Collection entries

________________

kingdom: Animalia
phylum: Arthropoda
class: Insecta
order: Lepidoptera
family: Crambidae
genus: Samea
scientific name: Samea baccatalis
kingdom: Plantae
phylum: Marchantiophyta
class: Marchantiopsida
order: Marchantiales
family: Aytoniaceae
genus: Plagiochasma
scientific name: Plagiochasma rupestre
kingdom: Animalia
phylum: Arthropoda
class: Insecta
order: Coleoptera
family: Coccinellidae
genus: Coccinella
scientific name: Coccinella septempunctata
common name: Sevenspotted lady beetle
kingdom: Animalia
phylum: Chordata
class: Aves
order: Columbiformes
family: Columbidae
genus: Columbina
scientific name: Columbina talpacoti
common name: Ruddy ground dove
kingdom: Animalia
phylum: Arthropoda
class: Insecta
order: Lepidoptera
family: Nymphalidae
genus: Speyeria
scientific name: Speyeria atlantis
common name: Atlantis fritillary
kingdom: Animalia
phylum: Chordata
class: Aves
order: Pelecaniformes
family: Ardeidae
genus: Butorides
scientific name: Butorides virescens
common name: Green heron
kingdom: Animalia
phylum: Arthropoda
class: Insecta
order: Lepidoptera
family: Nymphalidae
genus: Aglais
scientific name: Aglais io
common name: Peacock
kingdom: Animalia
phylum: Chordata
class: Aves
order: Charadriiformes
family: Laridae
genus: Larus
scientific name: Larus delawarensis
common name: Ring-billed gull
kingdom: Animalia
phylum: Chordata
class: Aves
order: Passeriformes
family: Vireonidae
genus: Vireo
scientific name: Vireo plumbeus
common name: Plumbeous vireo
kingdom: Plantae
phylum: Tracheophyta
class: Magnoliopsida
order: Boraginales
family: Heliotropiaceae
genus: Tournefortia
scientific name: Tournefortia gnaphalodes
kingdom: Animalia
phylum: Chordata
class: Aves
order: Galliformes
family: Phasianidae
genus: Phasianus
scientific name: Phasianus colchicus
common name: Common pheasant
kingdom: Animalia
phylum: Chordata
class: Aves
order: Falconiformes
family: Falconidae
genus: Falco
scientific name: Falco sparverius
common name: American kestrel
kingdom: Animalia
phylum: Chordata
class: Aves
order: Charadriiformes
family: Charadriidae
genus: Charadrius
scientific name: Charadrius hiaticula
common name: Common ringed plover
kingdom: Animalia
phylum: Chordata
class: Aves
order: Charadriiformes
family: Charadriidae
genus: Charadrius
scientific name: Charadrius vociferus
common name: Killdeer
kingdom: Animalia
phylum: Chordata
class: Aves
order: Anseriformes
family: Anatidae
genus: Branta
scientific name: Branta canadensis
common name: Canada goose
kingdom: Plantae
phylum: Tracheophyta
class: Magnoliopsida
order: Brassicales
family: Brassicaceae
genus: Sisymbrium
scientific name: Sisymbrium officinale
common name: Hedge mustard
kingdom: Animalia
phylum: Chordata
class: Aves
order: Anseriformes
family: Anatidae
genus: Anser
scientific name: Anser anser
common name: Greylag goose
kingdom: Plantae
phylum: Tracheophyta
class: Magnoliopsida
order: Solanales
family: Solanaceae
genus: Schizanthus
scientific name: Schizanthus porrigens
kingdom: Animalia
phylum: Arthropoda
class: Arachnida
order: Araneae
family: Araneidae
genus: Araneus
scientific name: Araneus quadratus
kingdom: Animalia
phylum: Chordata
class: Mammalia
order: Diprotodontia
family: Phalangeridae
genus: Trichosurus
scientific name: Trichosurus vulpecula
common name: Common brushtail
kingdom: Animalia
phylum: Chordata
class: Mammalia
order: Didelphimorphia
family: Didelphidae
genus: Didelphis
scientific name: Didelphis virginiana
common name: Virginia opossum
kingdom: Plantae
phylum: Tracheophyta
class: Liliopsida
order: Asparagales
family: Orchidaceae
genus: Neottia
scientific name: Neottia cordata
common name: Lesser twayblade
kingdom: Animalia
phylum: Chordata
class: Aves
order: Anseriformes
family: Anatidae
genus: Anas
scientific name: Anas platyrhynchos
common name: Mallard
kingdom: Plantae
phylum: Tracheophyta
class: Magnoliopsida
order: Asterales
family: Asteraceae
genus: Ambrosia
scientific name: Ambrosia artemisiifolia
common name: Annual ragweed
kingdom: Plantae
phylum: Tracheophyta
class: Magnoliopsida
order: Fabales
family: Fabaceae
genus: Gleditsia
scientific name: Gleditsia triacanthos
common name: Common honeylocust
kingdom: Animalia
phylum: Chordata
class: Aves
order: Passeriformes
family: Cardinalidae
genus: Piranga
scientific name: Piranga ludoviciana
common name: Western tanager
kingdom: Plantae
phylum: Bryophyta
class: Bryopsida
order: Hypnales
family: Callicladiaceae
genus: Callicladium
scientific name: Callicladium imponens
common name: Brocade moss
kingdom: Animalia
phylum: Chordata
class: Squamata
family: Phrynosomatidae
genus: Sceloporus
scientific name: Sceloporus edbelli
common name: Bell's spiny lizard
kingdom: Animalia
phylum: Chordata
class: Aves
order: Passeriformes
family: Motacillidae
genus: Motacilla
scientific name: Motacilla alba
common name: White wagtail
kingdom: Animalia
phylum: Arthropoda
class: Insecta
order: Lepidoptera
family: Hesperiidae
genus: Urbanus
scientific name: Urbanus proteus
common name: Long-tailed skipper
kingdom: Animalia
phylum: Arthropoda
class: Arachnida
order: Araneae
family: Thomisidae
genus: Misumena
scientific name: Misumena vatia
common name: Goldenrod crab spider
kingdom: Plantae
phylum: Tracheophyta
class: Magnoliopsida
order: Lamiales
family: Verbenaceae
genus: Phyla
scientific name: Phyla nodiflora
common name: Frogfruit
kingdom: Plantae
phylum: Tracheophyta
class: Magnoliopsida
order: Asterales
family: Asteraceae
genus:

________________

■ **Prompt**
Rewrite every line of the entries above as a single numbered list, and leave out any blank lines.

■ **Exercise response**
1. kingdom: Animalia
2. phylum: Arthropoda
3. class: Insecta
4. order: Lepidoptera
5. family: Crambidae
6. genus: Samea
7. scientific name: Samea baccatalis
8. kingdom: Plantae
9. phylum: Marchantiophyta
10. class: Marchantiopsida
11. order: Marchantiales
12. family: Aytoniaceae
13. genus: Plagiochasma
14. scientific name: Plagiochasma rupestre
15. kingdom: Animalia
16. phylum: Arthropoda
17. class: Insecta
18. order: Coleoptera
19. family: Coccinellidae
20. genus: Coccinella
21. scientific name: Coccinella septempunctata
22. common name: Sevenspotted lady beetle
23. kingdom: Animalia
24. phylum: Chordata
25. class: Aves
26. order: Columbiformes
27. family: Columbidae
28. genus: Columbina
29. scientific name: Columbina talpacoti
30. common name: Ruddy ground dove
31. kingdom: Animalia
32. phylum: Arthropoda
33. class: Insecta
34. order: Lepidoptera
35. family: Nymphalidae
36. genus: Speyeria
37. scientific name: Speyeria atlantis
38. common name: Atlantis fritillary
39. kingdom: Animalia
40. phylum: Chordata
41. class: Aves
42. order: Pelecaniformes
43. family: Ardeidae
44. genus: Butorides
45. scientific name: Butorides virescens
46. common name: Green heron
47. kingdom: Animalia
48. phylum: Arthropoda
49. class: Insecta
50. order: Lepidoptera
51. family: Nymphalidae
52. genus: Aglais
53. scientific name: Aglais io
54. common name: Peacock
55. kingdom: Animalia
56. phylum: Chordata
57. class: Aves
58. order: Charadriiformes
59. family: Laridae
60. genus: Larus
61. scientific name: Larus delawarensis
62. common name: Ring-billed gull
63. kingdom: Animalia
64. phylum: Chordata
65. class: Aves
66. order: Passeriformes
67. family: Vireonidae
68. genus: Vireo
69. scientific name: Vireo plumbeus
70. common name: Plumbeous vireo
71. kingdom: Plantae
72. phylum: Tracheophyta
73. class: Magnoliopsida
74. order: Boraginales
75. family: Heliotropiaceae
76. genus: Tournefortia
77. scientific name: Tournefortia gnaphalodes
78. kingdom: Animalia
79. phylum: Chordata
80. class: Aves
81. order: Galliformes
82. family: Phasianidae
83. genus: Phasianus
84. scientific name: Phasianus colchicus
85. common name: Common pheasant
86. kingdom: Animalia
87. phylum: Chordata
88. class: Aves
89. order: Falconiformes
90. family: Falconidae
91. genus: Falco
92. scientific name: Falco sparverius
93. common name: American kestrel
94. kingdom: Animalia
95. phylum: Chordata
96. class: Aves
97. order: Charadriiformes
98. family: Charadriidae
99. genus: Charadrius
100. scientific name: Charadrius hiaticula
101. common name: Common ringed plover
102. kingdom: Animalia
103. phylum: Chordata
104. class: Aves
105. order: Charadriiformes
106. family: Charadriidae
107. genus: Charadrius
108. scientific name: Charadrius vociferus
109. common name: Killdeer
110. kingdom: Animalia
111. phylum: Chordata
112. class: Aves
113. order: Anseriformes
114. family: Anatidae
115. genus: Branta
116. scientific name: Branta canadensis
117. common name: Canada goose
118. kingdom: Plantae
119. phylum: Tracheophyta
120. class: Magnoliopsida
121. order: Brassicales
122. family: Brassicaceae
123. genus: Sisymbrium
124. scientific name: Sisymbrium officinale
125. common name: Hedge mustard
126. kingdom: Animalia
127. phylum: Chordata
128. class: Aves
129. order: Anseriformes
130. family: Anatidae
131. genus: Anser
132. scientific name: Anser anser
133. common name: Greylag goose
134. kingdom: Plantae
135. phylum: Tracheophyta
136. class: Magnoliopsida
137. order: Solanales
138. family: Solanaceae
139. genus: Schizanthus
140. scientific name: Schizanthus porrigens
141. kingdom: Animalia
142. phylum: Arthropoda
143. class: Arachnida
144. order: Araneae
145. family: Araneidae
146. genus: Araneus
147. scientific name: Araneus quadratus
148. kingdom: Animalia
149. phylum: Chordata
150. class: Mammalia
151. order: Diprotodontia
152. family: Phalangeridae
153. genus: Trichosurus
154. scientific name: Trichosurus vulpecula
155. common name: Common brushtail
156. kingdom: Animalia
157. phylum: Chordata
158. class: Mammalia
159. order: Didelphimorphia
160. family: Didelphidae
161. genus: Didelphis
162. scientific name: Didelphis virginiana
163. common name: Virginia opossum
164. kingdom: Plantae
165. phylum: Tracheophyta
166. class: Liliopsida
167. order: Asparagales
168. family: Orchidaceae
169. genus: Neottia
170. scientific name: Neottia cordata
171. common name: Lesser twayblade
172. kingdom: Animalia
173. phylum: Chordata
174. class: Aves
175. order: Anseriformes
176. family: Anatidae
177. genus: Anas
178. scientific name: Anas platyrhynchos
179. common name: Mallard
180. kingdom: Plantae
181. phylum: Tracheophyta
182. class: Magnoliopsida
183. order: Asterales
184. family: Asteraceae
185. genus: Ambrosia
186. scientific name: Ambrosia artemisiifolia
187. common name: Annual ragweed
188. kingdom: Plantae
189. phylum: Tracheophyta
190. class: Magnoliopsida
191. order: Fabales
192. family: Fabaceae
193. genus: Gleditsia
194. scientific name: Gleditsia triacanthos
195. common name: Common honeylocust
196. kingdom: Animalia
197. phylum: Chordata
198. class: Aves
199. order: Passeriformes
200. family: Cardinalidae
201. genus: Piranga
202. scientific name: Piranga ludoviciana
203. common name: Western tanager
204. kingdom: Plantae
205. phylum: Bryophyta
206. class: Bryopsida
207. order: Hypnales
208. family: Callicladiaceae
209. genus: Callicladium
210. scientific name: Callicladium imponens
211. common name: Brocade moss
212. kingdom: Animalia
213. phylum: Chordata
214. class: Squamata
215. family: Phrynosomatidae
216. genus: Sceloporus
217. scientific name: Sceloporus edbelli
218. common name: Bell's spiny lizard
219. kingdom: Animalia
220. phylum: Chordata
221. class: Aves
222. order: Passeriformes
223. family: Motacillidae
224. genus: Motacilla
225. scientific name: Motacilla alba
226. common name: White wagtail
227. kingdom: Animalia
228. phylum: Arthropoda
229. class: Insecta
230. order: Lepidoptera
231. family: Hesperiidae
232. genus: Urbanus
233. scientific name: Urbanus proteus
234. common name: Long-tailed skipper
235. kingdom: Animalia
236. phylum: Arthropoda
237. class: Arachnida
238. order: Araneae
239. family: Thomisidae
240. genus: Misumena
241. scientific name: Misumena vatia
242. common name: Goldenrod crab spider
243. kingdom: Plantae
244. phylum: Tracheophyta
245. class: Magnoliopsida
246. order: Lamiales
247. family: Verbenaceae
248. genus: Phyla
249. scientific name: Phyla nodiflora
250. common name: Frogfruit
251. kingdom: Plantae
252. phylum: Tracheophyta
253. class: Magnoliopsida
254. order: Asterales
255. family: Asteraceae
256. genus:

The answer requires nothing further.